Where the line containing "Chargeur ASUS 33W" appears in the entries below, begin there and output every line through the last, exactly, minus the pictures.

----

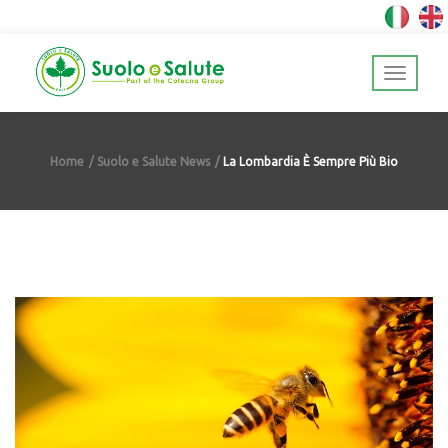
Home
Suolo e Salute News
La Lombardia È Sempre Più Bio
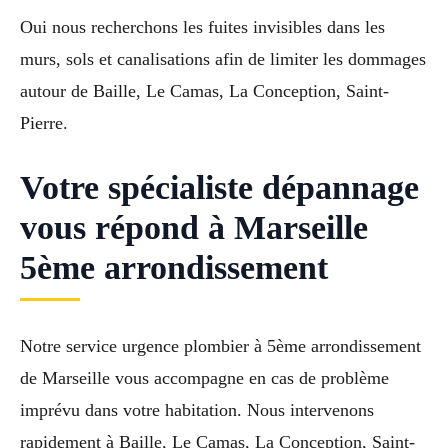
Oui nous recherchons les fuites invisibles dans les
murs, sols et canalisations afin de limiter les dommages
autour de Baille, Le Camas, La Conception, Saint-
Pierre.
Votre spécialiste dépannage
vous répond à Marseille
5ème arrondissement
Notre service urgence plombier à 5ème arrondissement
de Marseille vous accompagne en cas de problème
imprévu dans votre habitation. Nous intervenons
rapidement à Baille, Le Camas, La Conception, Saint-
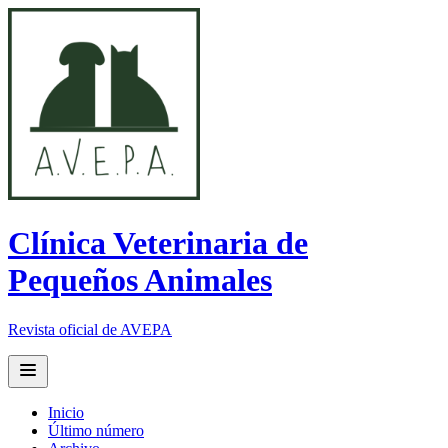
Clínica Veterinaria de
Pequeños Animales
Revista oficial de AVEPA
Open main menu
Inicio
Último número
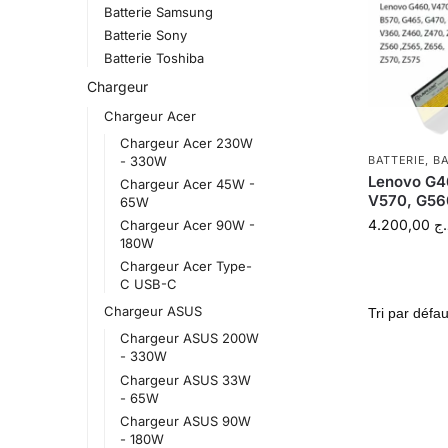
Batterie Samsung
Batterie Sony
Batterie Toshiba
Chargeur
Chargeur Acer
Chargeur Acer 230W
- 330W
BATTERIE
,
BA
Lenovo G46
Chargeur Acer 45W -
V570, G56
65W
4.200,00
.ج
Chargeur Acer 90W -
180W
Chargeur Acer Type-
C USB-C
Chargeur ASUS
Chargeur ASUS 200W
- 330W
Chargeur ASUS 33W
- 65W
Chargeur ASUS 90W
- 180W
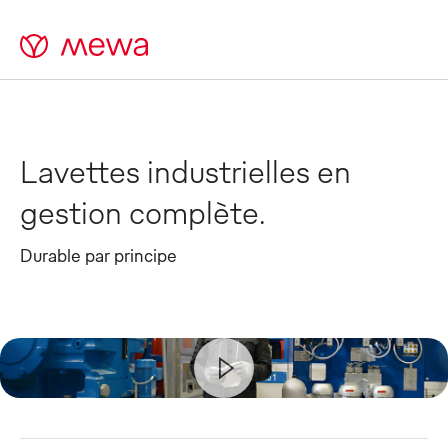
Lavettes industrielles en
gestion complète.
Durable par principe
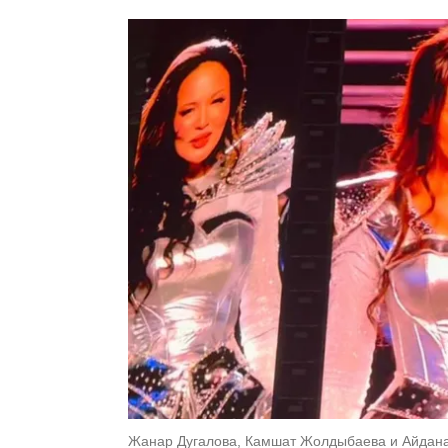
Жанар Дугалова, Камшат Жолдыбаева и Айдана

----

=== ANSWER SPACE ===
Chargeur ASUS 33W
- 65W
Chargeur ASUS 90W
- 180W
Lavettes industrielles en
gestion complète.
Durable par principe
Жанар Дугалова, Камшат Жолдыбаева и Айдана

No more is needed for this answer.